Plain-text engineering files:
..............................

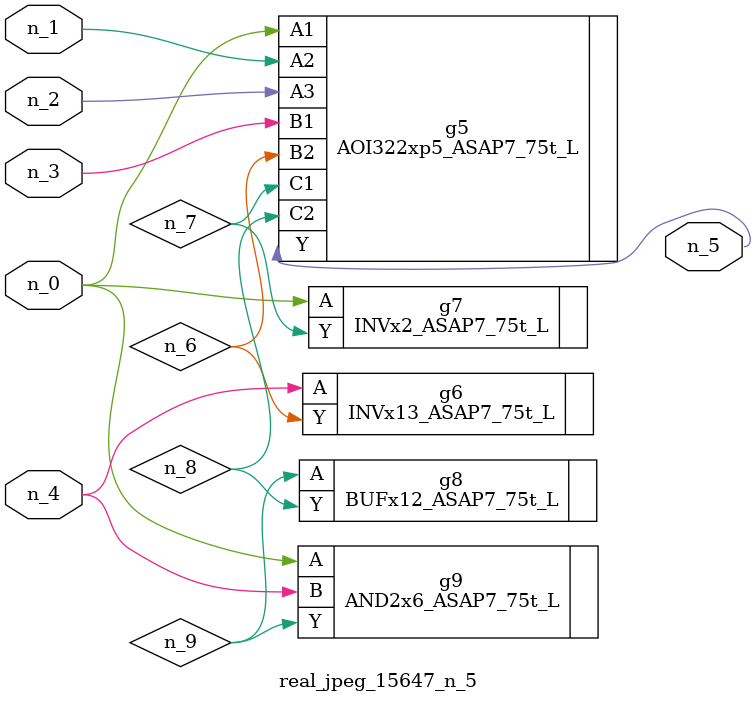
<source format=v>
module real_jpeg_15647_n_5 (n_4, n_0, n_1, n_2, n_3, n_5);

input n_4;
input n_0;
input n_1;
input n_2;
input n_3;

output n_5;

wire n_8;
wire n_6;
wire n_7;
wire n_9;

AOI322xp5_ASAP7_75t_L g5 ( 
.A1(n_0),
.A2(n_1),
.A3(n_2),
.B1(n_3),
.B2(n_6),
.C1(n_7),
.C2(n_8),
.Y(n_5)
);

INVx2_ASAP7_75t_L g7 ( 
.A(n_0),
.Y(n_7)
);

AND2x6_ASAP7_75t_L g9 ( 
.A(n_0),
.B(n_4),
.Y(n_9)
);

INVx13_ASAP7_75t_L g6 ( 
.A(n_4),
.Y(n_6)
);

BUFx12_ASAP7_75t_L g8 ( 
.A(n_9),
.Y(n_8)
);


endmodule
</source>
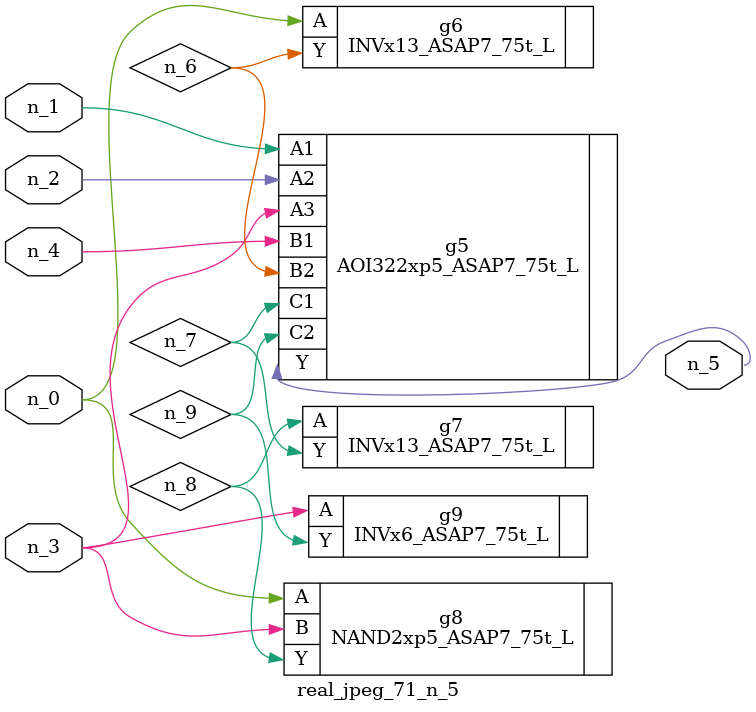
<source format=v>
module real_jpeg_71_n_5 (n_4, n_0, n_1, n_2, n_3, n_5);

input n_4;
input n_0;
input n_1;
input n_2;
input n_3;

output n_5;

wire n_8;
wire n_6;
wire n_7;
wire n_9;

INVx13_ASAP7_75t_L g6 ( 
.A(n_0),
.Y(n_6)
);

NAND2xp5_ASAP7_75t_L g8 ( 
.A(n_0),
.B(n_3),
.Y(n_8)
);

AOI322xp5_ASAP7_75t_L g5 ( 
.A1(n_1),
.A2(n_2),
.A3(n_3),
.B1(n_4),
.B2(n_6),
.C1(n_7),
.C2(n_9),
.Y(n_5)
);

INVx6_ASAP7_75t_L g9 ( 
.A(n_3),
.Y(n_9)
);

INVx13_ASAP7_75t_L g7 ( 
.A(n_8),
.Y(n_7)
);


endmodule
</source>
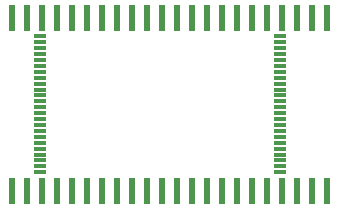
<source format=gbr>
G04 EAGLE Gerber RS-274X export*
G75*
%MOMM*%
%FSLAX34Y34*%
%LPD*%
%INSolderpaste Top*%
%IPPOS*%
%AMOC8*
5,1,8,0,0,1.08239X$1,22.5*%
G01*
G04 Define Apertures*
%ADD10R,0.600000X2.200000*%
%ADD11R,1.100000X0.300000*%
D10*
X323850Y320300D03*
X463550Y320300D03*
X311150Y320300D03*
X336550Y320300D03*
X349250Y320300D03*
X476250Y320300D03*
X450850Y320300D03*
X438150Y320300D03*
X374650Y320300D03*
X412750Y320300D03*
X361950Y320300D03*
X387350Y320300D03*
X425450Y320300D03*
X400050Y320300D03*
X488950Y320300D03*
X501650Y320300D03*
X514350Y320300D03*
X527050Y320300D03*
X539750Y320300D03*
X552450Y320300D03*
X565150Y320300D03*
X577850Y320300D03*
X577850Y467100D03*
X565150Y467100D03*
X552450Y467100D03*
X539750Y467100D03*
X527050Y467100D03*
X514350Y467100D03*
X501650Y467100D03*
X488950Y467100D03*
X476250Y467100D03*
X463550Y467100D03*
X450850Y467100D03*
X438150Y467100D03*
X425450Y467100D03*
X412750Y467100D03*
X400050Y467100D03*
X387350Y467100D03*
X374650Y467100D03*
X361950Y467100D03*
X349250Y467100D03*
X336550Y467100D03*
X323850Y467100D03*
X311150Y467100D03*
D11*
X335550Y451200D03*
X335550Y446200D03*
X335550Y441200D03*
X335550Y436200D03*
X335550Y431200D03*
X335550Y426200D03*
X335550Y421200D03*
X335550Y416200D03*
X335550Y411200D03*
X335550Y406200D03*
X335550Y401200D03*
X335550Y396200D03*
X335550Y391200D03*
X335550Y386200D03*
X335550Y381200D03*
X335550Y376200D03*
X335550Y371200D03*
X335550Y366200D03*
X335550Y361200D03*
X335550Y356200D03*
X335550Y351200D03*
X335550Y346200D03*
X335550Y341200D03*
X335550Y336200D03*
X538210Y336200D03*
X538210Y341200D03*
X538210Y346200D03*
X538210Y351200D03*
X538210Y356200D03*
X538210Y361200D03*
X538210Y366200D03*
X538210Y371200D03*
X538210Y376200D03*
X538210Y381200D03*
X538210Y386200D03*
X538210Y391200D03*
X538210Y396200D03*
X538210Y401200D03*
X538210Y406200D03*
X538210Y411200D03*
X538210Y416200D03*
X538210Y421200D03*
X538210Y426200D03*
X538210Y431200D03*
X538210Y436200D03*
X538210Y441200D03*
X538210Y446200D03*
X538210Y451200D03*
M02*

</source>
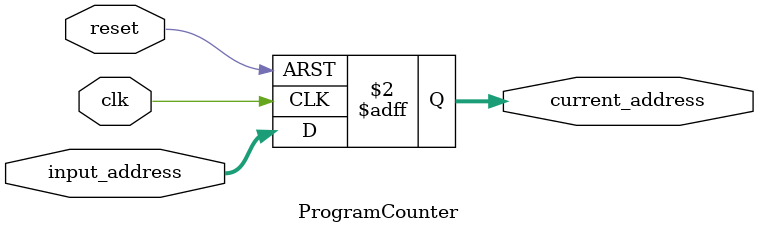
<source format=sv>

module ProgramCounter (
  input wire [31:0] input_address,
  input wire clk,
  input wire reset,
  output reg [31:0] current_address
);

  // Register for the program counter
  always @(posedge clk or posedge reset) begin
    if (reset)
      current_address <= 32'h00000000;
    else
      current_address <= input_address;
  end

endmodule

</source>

..............................

= Assigned task =
Set the records down again exactly as given, and leave the pictures out.

= Exercise result =
<source format=v>
module real_jpeg_15647_n_5 (n_4, n_0, n_1, n_2, n_3, n_5);

input n_4;
input n_0;
input n_1;
input n_2;
input n_3;

output n_5;

wire n_8;
wire n_6;
wire n_7;
wire n_9;

AOI322xp5_ASAP7_75t_L g5 ( 
.A1(n_0),
.A2(n_1),
.A3(n_2),
.B1(n_3),
.B2(n_6),
.C1(n_7),
.C2(n_8),
.Y(n_5)
);

INVx2_ASAP7_75t_L g7 ( 
.A(n_0),
.Y(n_7)
);

AND2x6_ASAP7_75t_L g9 ( 
.A(n_0),
.B(n_4),
.Y(n_9)
);

INVx13_ASAP7_75t_L g6 ( 
.A(n_4),
.Y(n_6)
);

BUFx12_ASAP7_75t_L g8 ( 
.A(n_9),
.Y(n_8)
);


endmodule
</source>
<source format=v>
module real_jpeg_71_n_5 (n_4, n_0, n_1, n_2, n_3, n_5);

input n_4;
input n_0;
input n_1;
input n_2;
input n_3;

output n_5;

wire n_8;
wire n_6;
wire n_7;
wire n_9;

INVx13_ASAP7_75t_L g6 ( 
.A(n_0),
.Y(n_6)
);

NAND2xp5_ASAP7_75t_L g8 ( 
.A(n_0),
.B(n_3),
.Y(n_8)
);

AOI322xp5_ASAP7_75t_L g5 ( 
.A1(n_1),
.A2(n_2),
.A3(n_3),
.B1(n_4),
.B2(n_6),
.C1(n_7),
.C2(n_9),
.Y(n_5)
);

INVx6_ASAP7_75t_L g9 ( 
.A(n_3),
.Y(n_9)
);

INVx13_ASAP7_75t_L g7 ( 
.A(n_8),
.Y(n_7)
);


endmodule
</source>
<source format=gbr>
G04 EAGLE Gerber RS-274X export*
G75*
%MOMM*%
%FSLAX34Y34*%
%LPD*%
%INSolderpaste Top*%
%IPPOS*%
%AMOC8*
5,1,8,0,0,1.08239X$1,22.5*%
G01*
G04 Define Apertures*
%ADD10R,0.600000X2.200000*%
%ADD11R,1.100000X0.300000*%
D10*
X323850Y320300D03*
X463550Y320300D03*
X311150Y320300D03*
X336550Y320300D03*
X349250Y320300D03*
X476250Y320300D03*
X450850Y320300D03*
X438150Y320300D03*
X374650Y320300D03*
X412750Y320300D03*
X361950Y320300D03*
X387350Y320300D03*
X425450Y320300D03*
X400050Y320300D03*
X488950Y320300D03*
X501650Y320300D03*
X514350Y320300D03*
X527050Y320300D03*
X539750Y320300D03*
X552450Y320300D03*
X565150Y320300D03*
X577850Y320300D03*
X577850Y467100D03*
X565150Y467100D03*
X552450Y467100D03*
X539750Y467100D03*
X527050Y467100D03*
X514350Y467100D03*
X501650Y467100D03*
X488950Y467100D03*
X476250Y467100D03*
X463550Y467100D03*
X450850Y467100D03*
X438150Y467100D03*
X425450Y467100D03*
X412750Y467100D03*
X400050Y467100D03*
X387350Y467100D03*
X374650Y467100D03*
X361950Y467100D03*
X349250Y467100D03*
X336550Y467100D03*
X323850Y467100D03*
X311150Y467100D03*
D11*
X335550Y451200D03*
X335550Y446200D03*
X335550Y441200D03*
X335550Y436200D03*
X335550Y431200D03*
X335550Y426200D03*
X335550Y421200D03*
X335550Y416200D03*
X335550Y411200D03*
X335550Y406200D03*
X335550Y401200D03*
X335550Y396200D03*
X335550Y391200D03*
X335550Y386200D03*
X335550Y381200D03*
X335550Y376200D03*
X335550Y371200D03*
X335550Y366200D03*
X335550Y361200D03*
X335550Y356200D03*
X335550Y351200D03*
X335550Y346200D03*
X335550Y341200D03*
X335550Y336200D03*
X538210Y336200D03*
X538210Y341200D03*
X538210Y346200D03*
X538210Y351200D03*
X538210Y356200D03*
X538210Y361200D03*
X538210Y366200D03*
X538210Y371200D03*
X538210Y376200D03*
X538210Y381200D03*
X538210Y386200D03*
X538210Y391200D03*
X538210Y396200D03*
X538210Y401200D03*
X538210Y406200D03*
X538210Y411200D03*
X538210Y416200D03*
X538210Y421200D03*
X538210Y426200D03*
X538210Y431200D03*
X538210Y436200D03*
X538210Y441200D03*
X538210Y446200D03*
X538210Y451200D03*
M02*

</source>
<source format=sv>

module ProgramCounter (
  input wire [31:0] input_address,
  input wire clk,
  input wire reset,
  output reg [31:0] current_address
);

  // Register for the program counter
  always @(posedge clk or posedge reset) begin
    if (reset)
      current_address <= 32'h00000000;
    else
      current_address <= input_address;
  end

endmodule

</source>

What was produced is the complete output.